There were 197 patients identified, 171 (86.8%) of whom had long-term follow-up data. Univariate and multivariate analyses were performed using patient and tumor demographics with the outcome variable of overall survival. On multivariate analysis, age [hazard ratio (HR) 1.03, P=0.003], vascular invasion (HR 1.75, P=0.05), tumor size >7 cm (HR 2.18, P=0.044), multifocal disease (HR 3.34, P=0.002), and node positive (pN+) disease (HR 2.75, P=0.003) were all negative predictors of overall survival. A prognostic nomogram was generated using these factors with a c-statistic superior to that of American Joint Committee on Cancer (AJCC) staging (0.710 0.654).
Independent predictors of decreased overall survival in patients with FLHC include age, vascular invasion, tumor size >7 cm, multifocal disease, and pN+ disease. This is the first study to develop a nomogram exclusively for FLHC that may predict survival in future studies.
与传统肝细胞癌相比,纤维板层型肝细胞癌(FLHC)是一种独特的实体。本研究的目的是探讨这组FLHC患者术后的转归及生存预后指标。
对2004年至2014年接受手术切除的FLHC患者的国家癌症数据库(NCDB)进行回顾性分析。采用单因素和多因素Cox比例风险模型确定与总生存相关的因素,并生成预后列线图。

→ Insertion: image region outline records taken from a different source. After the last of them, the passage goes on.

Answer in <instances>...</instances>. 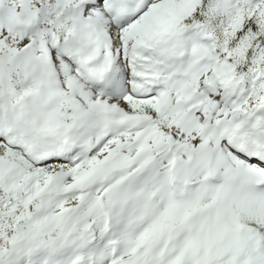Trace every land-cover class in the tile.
Segmentation results:
<instances>
[{
	"label": "snow or ice",
	"instance_id": "obj_1",
	"mask_svg": "<svg viewBox=\"0 0 264 264\" xmlns=\"http://www.w3.org/2000/svg\"><path fill=\"white\" fill-rule=\"evenodd\" d=\"M0 264H264V0H0Z\"/></svg>",
	"mask_w": 264,
	"mask_h": 264
}]
</instances>
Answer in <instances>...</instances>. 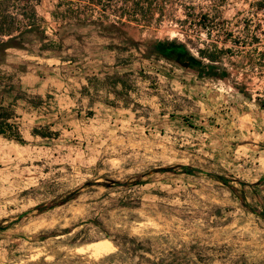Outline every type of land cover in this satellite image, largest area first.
<instances>
[{
    "label": "rangeland",
    "instance_id": "1",
    "mask_svg": "<svg viewBox=\"0 0 264 264\" xmlns=\"http://www.w3.org/2000/svg\"><path fill=\"white\" fill-rule=\"evenodd\" d=\"M29 4L40 31L22 49L59 53L57 32L71 26L82 50L152 60L166 79L132 83V130L89 113L58 131L24 121L23 143L0 136V264H264V0H153L147 27L120 18L132 14L121 0ZM163 39L195 57L217 46L227 76L198 78L158 59L150 45ZM10 79L0 69V86ZM97 242L107 243L100 253Z\"/></svg>",
    "mask_w": 264,
    "mask_h": 264
},
{
    "label": "crops",
    "instance_id": "2",
    "mask_svg": "<svg viewBox=\"0 0 264 264\" xmlns=\"http://www.w3.org/2000/svg\"><path fill=\"white\" fill-rule=\"evenodd\" d=\"M80 34L74 27H61L57 37L66 46L54 55L17 48L6 50L0 69L11 79L8 86H0V105L12 108L18 127L25 121L31 123L30 130L42 124L58 131L66 124L79 126L93 113L92 116L108 118L120 128L132 130V83L144 84L147 79L141 74L152 72L160 77L159 81L166 79L153 68L152 60L147 61V66L132 62V57L122 59L119 49L108 46L82 50ZM158 59L156 62L162 61ZM182 79L187 78L177 77L168 83L178 87ZM35 100L38 102L33 104ZM46 102L50 104L47 107ZM163 121L167 122L160 120ZM27 136L37 137L30 131Z\"/></svg>",
    "mask_w": 264,
    "mask_h": 264
},
{
    "label": "trees",
    "instance_id": "3",
    "mask_svg": "<svg viewBox=\"0 0 264 264\" xmlns=\"http://www.w3.org/2000/svg\"><path fill=\"white\" fill-rule=\"evenodd\" d=\"M23 4L20 6H14L11 8L9 5V0H0V64L4 61L6 50L9 48H19L22 49L20 45V39L23 38L25 34L31 33L32 31H40L37 26V16L34 6H30L29 0H24ZM122 3L126 5L128 10L132 13L121 14L120 18L126 17V22L134 23L136 25H141L143 27L149 26V21L145 20L152 9L153 0H121ZM88 4L93 6H100L102 0H86ZM14 9L16 12L20 11L19 15L23 17L30 15L32 22L23 24L21 21L17 20L16 17L8 15V11ZM75 21L80 23V14L74 11L67 13ZM128 15V16H125ZM132 17V18H129ZM142 21V23H140ZM67 23L66 21L62 22ZM124 23V22H123ZM92 24H97L93 22ZM150 52L155 54L158 58L164 59L166 61L177 64L179 67L193 72L198 78H210L218 79L220 77H225L227 74L220 71L219 67L215 64L218 62V51L217 46H214L213 50L198 49V57H195L188 50L187 46L176 40H154L150 45ZM241 93L244 89L239 88ZM16 114L10 106L0 105V136L8 140L15 141L17 143H23V138L20 133L18 124L15 122ZM32 134L45 137L44 134H40L38 130H33ZM180 169L182 173L192 174L195 172H200L197 169H191L186 166H181ZM209 177L221 180L222 178L213 174H206ZM134 241L135 239L132 238ZM134 249H132V253ZM139 264V263H137Z\"/></svg>",
    "mask_w": 264,
    "mask_h": 264
},
{
    "label": "bare ground",
    "instance_id": "4",
    "mask_svg": "<svg viewBox=\"0 0 264 264\" xmlns=\"http://www.w3.org/2000/svg\"><path fill=\"white\" fill-rule=\"evenodd\" d=\"M108 244H109V242H108ZM106 246H107V243H95V244H93V246H92V248L94 249V251L96 252V253H100V252H102L103 250H105V248H106ZM108 247H111V246H108ZM110 252V251H109Z\"/></svg>",
    "mask_w": 264,
    "mask_h": 264
}]
</instances>
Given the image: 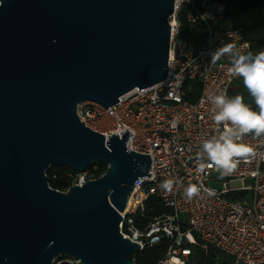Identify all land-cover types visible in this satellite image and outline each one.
<instances>
[{
  "label": "water",
  "instance_id": "water-1",
  "mask_svg": "<svg viewBox=\"0 0 264 264\" xmlns=\"http://www.w3.org/2000/svg\"><path fill=\"white\" fill-rule=\"evenodd\" d=\"M176 0H0V264H135L121 214L150 155L128 129L107 136L77 108L108 109L168 76ZM106 173L67 192L51 166Z\"/></svg>",
  "mask_w": 264,
  "mask_h": 264
},
{
  "label": "built area",
  "instance_id": "built-area-1",
  "mask_svg": "<svg viewBox=\"0 0 264 264\" xmlns=\"http://www.w3.org/2000/svg\"><path fill=\"white\" fill-rule=\"evenodd\" d=\"M190 1L176 0L164 82L125 94L108 109L85 102L77 113L86 127L106 139L115 134L122 139L121 132L128 129L134 134L128 150L151 157V177L140 179L131 197L133 208L128 211L129 201L121 214V234L139 244L141 252L168 240L162 264H187L194 247L214 248L233 264H264V135L243 137L240 142L258 155L242 160L231 175L221 176L214 166L201 169L199 159L203 140L223 131V125L212 119L211 97L225 93L229 97L234 86L243 81L230 74L227 56L217 53L213 57V53L226 45L245 54L260 52L253 50L243 28L217 29L219 18L229 19V8L214 0H203L187 16L190 25L203 27L199 34L203 38L182 39L177 13ZM194 82L201 83L202 90L197 101L190 102L185 88ZM204 162L208 163L206 158ZM247 180L252 184H246ZM88 181L85 171L77 174L73 186ZM166 181L173 182L170 188L163 186ZM215 183L222 184L221 188L212 186ZM190 185L200 188L199 195L191 199L185 195ZM152 196L161 199L171 212L140 228L136 215Z\"/></svg>",
  "mask_w": 264,
  "mask_h": 264
},
{
  "label": "clouds",
  "instance_id": "clouds-1",
  "mask_svg": "<svg viewBox=\"0 0 264 264\" xmlns=\"http://www.w3.org/2000/svg\"><path fill=\"white\" fill-rule=\"evenodd\" d=\"M227 56L231 67L230 74L240 77L249 95L254 99V111L237 95L229 98L227 94L213 95L212 119L216 125H223L219 136L205 138L200 146V168L214 166L221 176L233 174L242 160L254 158L258 153L249 145L241 143L243 137L253 134L264 135V52L257 54L242 53L235 47L224 46L213 53ZM208 161L205 163L204 160ZM172 181H166L164 187L170 188ZM200 188L190 185L185 195L191 199L198 196Z\"/></svg>",
  "mask_w": 264,
  "mask_h": 264
},
{
  "label": "trees",
  "instance_id": "trees-1",
  "mask_svg": "<svg viewBox=\"0 0 264 264\" xmlns=\"http://www.w3.org/2000/svg\"><path fill=\"white\" fill-rule=\"evenodd\" d=\"M203 0H191L188 4H185L177 13V20L180 23V35L182 39L187 38H203V35H196L197 29L200 27H194L187 21V16L196 7H199ZM222 3L229 8L228 17L232 18L234 14L246 15L250 12L261 9L264 6V0H214ZM235 28H243L247 39L252 43L253 50L261 52L264 49V17L253 20L250 24L245 26H236ZM242 82V81H241ZM241 82L237 83L240 84ZM236 84V85H237ZM235 85V86H236ZM234 86V87H235ZM187 100L190 102H196L200 96L202 87L201 83L194 82L186 85ZM240 95L243 97L244 103L249 105L254 111H259L256 108L254 99L249 95L244 84H241L237 90L234 88L230 91L229 98ZM99 170L97 171V168ZM90 171V175H89ZM107 167L101 164L91 165L88 172V179L93 180L101 177L106 173ZM49 177V185L51 188L64 192L71 188L75 183L77 174L73 173L65 166H51L47 171ZM91 176V177H90ZM244 196L241 194L240 197ZM239 197V198H240ZM171 211L168 209L163 201L157 197H150L145 204V208L142 212L136 215V224L140 228L146 227L153 219L162 215L169 214ZM169 241L164 240L161 244L152 248H147L144 251L138 253L135 256V264H162L161 262L165 258L168 249ZM55 264H58L55 262ZM59 264H77L73 260L62 259L59 260ZM187 264H233L232 260L227 256L221 254L214 248L203 250L200 247H194L191 252V256Z\"/></svg>",
  "mask_w": 264,
  "mask_h": 264
},
{
  "label": "rangeland",
  "instance_id": "rangeland-1",
  "mask_svg": "<svg viewBox=\"0 0 264 264\" xmlns=\"http://www.w3.org/2000/svg\"><path fill=\"white\" fill-rule=\"evenodd\" d=\"M232 18L230 19H235L236 20V26H245V25H248L250 24L253 20L255 19H258L260 17H264V6L261 8V9H258L256 11H253V12H250L246 15H239V14H234L233 16H231ZM228 23L231 25V23H233L232 21L230 20H227V19H224V18H219L218 21L215 23V26L218 28V29H221L225 26L228 25ZM204 32L203 30V27H201L200 29H197V32L195 33L196 35H199L200 33ZM243 84V81L240 83V84H237L235 87H234V90H237L238 87ZM106 167V166H105ZM97 168V171L99 170V167H95L94 169ZM88 170V169H87ZM89 175H90V171H89ZM88 175V176H89ZM91 177V176H90ZM246 184H252V181L251 180H247L246 181ZM221 185L220 183H215V184H212V186L214 187H217V188H221ZM62 259H67L69 260L70 258H67V257H59L56 261V263L59 264V260H62ZM70 260H73V259H70ZM74 261V260H73Z\"/></svg>",
  "mask_w": 264,
  "mask_h": 264
},
{
  "label": "crops",
  "instance_id": "crops-1",
  "mask_svg": "<svg viewBox=\"0 0 264 264\" xmlns=\"http://www.w3.org/2000/svg\"><path fill=\"white\" fill-rule=\"evenodd\" d=\"M227 20H230L232 21L233 23H231V25L228 23L227 26L221 28V29H227V28H233V27H236V20L235 19H227ZM218 29V28H217Z\"/></svg>",
  "mask_w": 264,
  "mask_h": 264
},
{
  "label": "bare ground",
  "instance_id": "bare-ground-1",
  "mask_svg": "<svg viewBox=\"0 0 264 264\" xmlns=\"http://www.w3.org/2000/svg\"><path fill=\"white\" fill-rule=\"evenodd\" d=\"M133 202H134V199L131 198V200H130V206L128 208V211H130L133 208V205H134Z\"/></svg>",
  "mask_w": 264,
  "mask_h": 264
}]
</instances>
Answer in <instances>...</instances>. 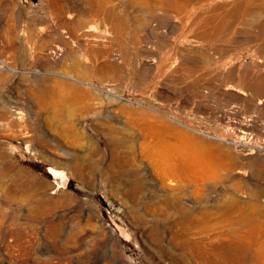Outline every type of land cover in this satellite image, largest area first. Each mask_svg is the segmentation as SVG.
I'll return each instance as SVG.
<instances>
[{"label":"rangeland","instance_id":"obj_1","mask_svg":"<svg viewBox=\"0 0 264 264\" xmlns=\"http://www.w3.org/2000/svg\"><path fill=\"white\" fill-rule=\"evenodd\" d=\"M0 264H264V0H0Z\"/></svg>","mask_w":264,"mask_h":264},{"label":"bare ground","instance_id":"obj_2","mask_svg":"<svg viewBox=\"0 0 264 264\" xmlns=\"http://www.w3.org/2000/svg\"><path fill=\"white\" fill-rule=\"evenodd\" d=\"M95 13H97V12H95ZM95 13H91L90 10L89 11H81L78 13V17H77L76 22L79 23L80 25H82L81 24V21H82L81 18L83 17L84 14L94 16ZM62 39L65 41L66 37L62 36ZM6 44L8 46L7 50H11V52H12V49H13L15 52H18V50L16 48H14V40L13 39L7 41ZM42 103H45V101L42 100ZM15 114H16V116L13 117L15 120L16 119L19 120V119L24 117V111L23 110L22 111L18 110V112L15 111ZM14 124H16L15 121H14ZM178 133H179V135H181V137H183L185 135L182 131H178ZM187 141H188V144L191 142L190 145H191L192 151H190V152L186 149L185 146H183V147L174 146V145H172V143H169V141H166L164 139H159V144H160L161 148H160L159 152L157 153V156L160 160L161 166L167 170V173H169L171 175H185L187 177L192 176L195 178H200L201 177V171H202V164H200V161L198 159L196 162H194L195 158H191V153H196V149H197V151L202 153L203 156H205V154L211 155L212 152L206 148H203L202 151L199 150L200 148L197 147V145L195 144V141H193L191 138H189V140H187ZM250 153H251V151H250ZM188 157H190V158H188ZM158 164H159V162H158Z\"/></svg>","mask_w":264,"mask_h":264}]
</instances>
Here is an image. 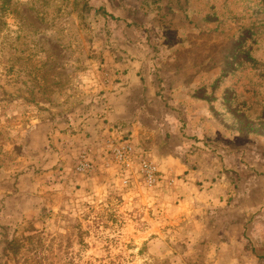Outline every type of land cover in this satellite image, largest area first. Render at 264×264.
<instances>
[{"label":"rangeland","instance_id":"rangeland-1","mask_svg":"<svg viewBox=\"0 0 264 264\" xmlns=\"http://www.w3.org/2000/svg\"><path fill=\"white\" fill-rule=\"evenodd\" d=\"M0 264H264V0H0Z\"/></svg>","mask_w":264,"mask_h":264},{"label":"built area","instance_id":"built-area-1","mask_svg":"<svg viewBox=\"0 0 264 264\" xmlns=\"http://www.w3.org/2000/svg\"><path fill=\"white\" fill-rule=\"evenodd\" d=\"M133 152L134 149L132 145L126 144L117 149V157L120 160L127 161L129 155ZM140 171L143 173L144 178L148 183L152 184L157 180V166L154 165V163H152L150 160L142 159V161L140 162Z\"/></svg>","mask_w":264,"mask_h":264}]
</instances>
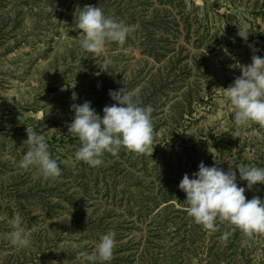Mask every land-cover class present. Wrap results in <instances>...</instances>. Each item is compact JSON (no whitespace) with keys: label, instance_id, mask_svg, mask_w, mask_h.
Returning a JSON list of instances; mask_svg holds the SVG:
<instances>
[{"label":"rangeland","instance_id":"rangeland-1","mask_svg":"<svg viewBox=\"0 0 264 264\" xmlns=\"http://www.w3.org/2000/svg\"><path fill=\"white\" fill-rule=\"evenodd\" d=\"M85 5L135 31L93 57L75 28ZM253 55L264 58V0H0V264H90L77 252L94 253L109 231L116 243L108 264H264V236L244 245L237 230L224 240L225 225L206 231L185 202L169 198L203 161L226 173L231 164L246 198L264 200V184L249 190L236 167L264 168V128L236 129L223 96ZM106 61L108 72L98 64ZM122 88L152 108V156L121 149L105 152L98 167L76 161L71 105L88 101L103 117L117 103L110 91ZM27 127L44 136L62 172L56 181L18 167ZM17 215L25 248L10 243Z\"/></svg>","mask_w":264,"mask_h":264},{"label":"clouds","instance_id":"clouds-1","mask_svg":"<svg viewBox=\"0 0 264 264\" xmlns=\"http://www.w3.org/2000/svg\"><path fill=\"white\" fill-rule=\"evenodd\" d=\"M75 28L83 34L80 38L81 47L96 58L104 52L106 42L123 45L129 34L135 31L134 26L106 17L100 7L92 5L80 9ZM238 34L247 39L246 32L239 31ZM253 51L256 49L253 48ZM251 60L250 64L240 65L241 75L235 78L233 84L223 88V96L234 110L236 129L250 122L264 128V58L253 55ZM98 64L101 71L108 72L111 61ZM109 95L117 103L105 106L103 117L95 112L88 101L71 105L75 116L68 133L78 137L81 144L74 154L75 160L98 167L104 162L105 152L116 155L121 149L136 155L152 156L154 129L151 106H138L133 96L123 88L110 91ZM73 99H76L75 93ZM26 133L27 139L23 144L27 151L18 167L25 171L37 168L43 180L56 181L62 172L57 161L51 157L44 136L38 135L31 127L26 128ZM232 136L239 137V131ZM236 167L239 178L247 181L249 190L257 183L264 184V168ZM193 177L190 179L185 173L179 188L186 193L187 207L184 210L195 224L206 231L215 232L218 230V221L229 229L223 233L222 239L227 240L239 230L244 245L257 236H264V200L259 196L246 198L245 188L238 187L237 173L231 164L226 173L215 165L205 166L201 161ZM11 223L13 231L10 233V243L19 248L28 247L30 239L21 227V217L14 216ZM115 243V232L109 231L101 235L94 253L78 251L77 257L86 259L90 264H108L114 258ZM71 247L77 249L79 245L74 243Z\"/></svg>","mask_w":264,"mask_h":264},{"label":"trees","instance_id":"trees-1","mask_svg":"<svg viewBox=\"0 0 264 264\" xmlns=\"http://www.w3.org/2000/svg\"><path fill=\"white\" fill-rule=\"evenodd\" d=\"M161 16V14H158L156 17H154V18H157V17H160ZM169 16H171V15H169V14H164V15H162V18H166V19H168V17ZM175 17V18H174ZM153 18V19H154ZM161 18V19H162ZM153 19L152 20H150L151 21V23H152V21H153ZM169 21H174V20H176V15L174 16H172V17H170L169 19H168ZM178 20H179V18H178ZM147 28V27H146ZM147 30V32H149V29L147 28L146 29ZM149 43V42H148ZM150 45V44H149ZM166 48V47H165ZM149 50L150 51H154L155 52V54L156 55H165L166 53H164V51H166L165 49H162V46H156V45H150V47H149ZM167 50H169V49H167ZM186 196V193H184V192H182L181 190H179L178 191V193L176 192V193H172V194H170L169 195V198L171 199V200H173V199H175V198H178L180 201H183V202H185L186 203V201H185V199H183V197H185Z\"/></svg>","mask_w":264,"mask_h":264}]
</instances>
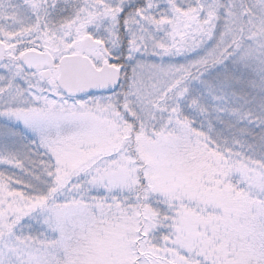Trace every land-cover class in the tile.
Listing matches in <instances>:
<instances>
[{
    "label": "snow or ice",
    "instance_id": "obj_1",
    "mask_svg": "<svg viewBox=\"0 0 264 264\" xmlns=\"http://www.w3.org/2000/svg\"><path fill=\"white\" fill-rule=\"evenodd\" d=\"M0 264H264V0H0Z\"/></svg>",
    "mask_w": 264,
    "mask_h": 264
}]
</instances>
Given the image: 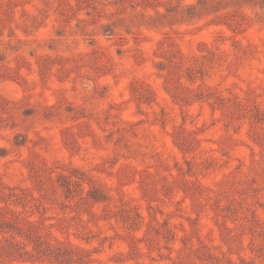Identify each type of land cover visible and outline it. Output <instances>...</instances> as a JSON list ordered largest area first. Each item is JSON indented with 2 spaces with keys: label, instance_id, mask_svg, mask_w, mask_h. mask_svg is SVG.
I'll return each instance as SVG.
<instances>
[{
  "label": "rangeland",
  "instance_id": "rangeland-1",
  "mask_svg": "<svg viewBox=\"0 0 264 264\" xmlns=\"http://www.w3.org/2000/svg\"><path fill=\"white\" fill-rule=\"evenodd\" d=\"M0 264H264V0H0Z\"/></svg>",
  "mask_w": 264,
  "mask_h": 264
}]
</instances>
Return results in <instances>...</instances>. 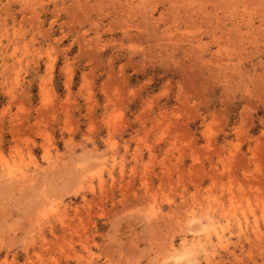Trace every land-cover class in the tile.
Masks as SVG:
<instances>
[{
  "label": "rangeland",
  "instance_id": "1",
  "mask_svg": "<svg viewBox=\"0 0 264 264\" xmlns=\"http://www.w3.org/2000/svg\"><path fill=\"white\" fill-rule=\"evenodd\" d=\"M0 264H264V0H0Z\"/></svg>",
  "mask_w": 264,
  "mask_h": 264
}]
</instances>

共纳入197例患者,其中171例(86.8%)有长期随访数据。以总生存作为结局变量,使用患者和肿瘤特征进行单因素和多因素分析。多因素分析显示,年龄[风险比(HR)1.03,P = 0.003]、血管侵犯(HR 1.75,P = 0.05)、肿瘤大小>7 cm(HR 2.18,P = 0.044)、多灶性病变(HR 3.34,P = 0.002)和淋巴结阳性(pN+)病变(HR 2.75,P = 0.003)均为总生存的负性预测因素。利用这些因素生成的预后列线图,其c统计量优于美国癌症联合委员会(AJCC)分期(0.710对0.654)。
FLHC患者总生存降低的独立预测因素包括年龄、血管侵犯、肿瘤大小>7 cm、多灶性病变和pN+病变。这是第一项专门为FLHC开发列线图的研究,该列线图可能在未来研究中预测生存情况。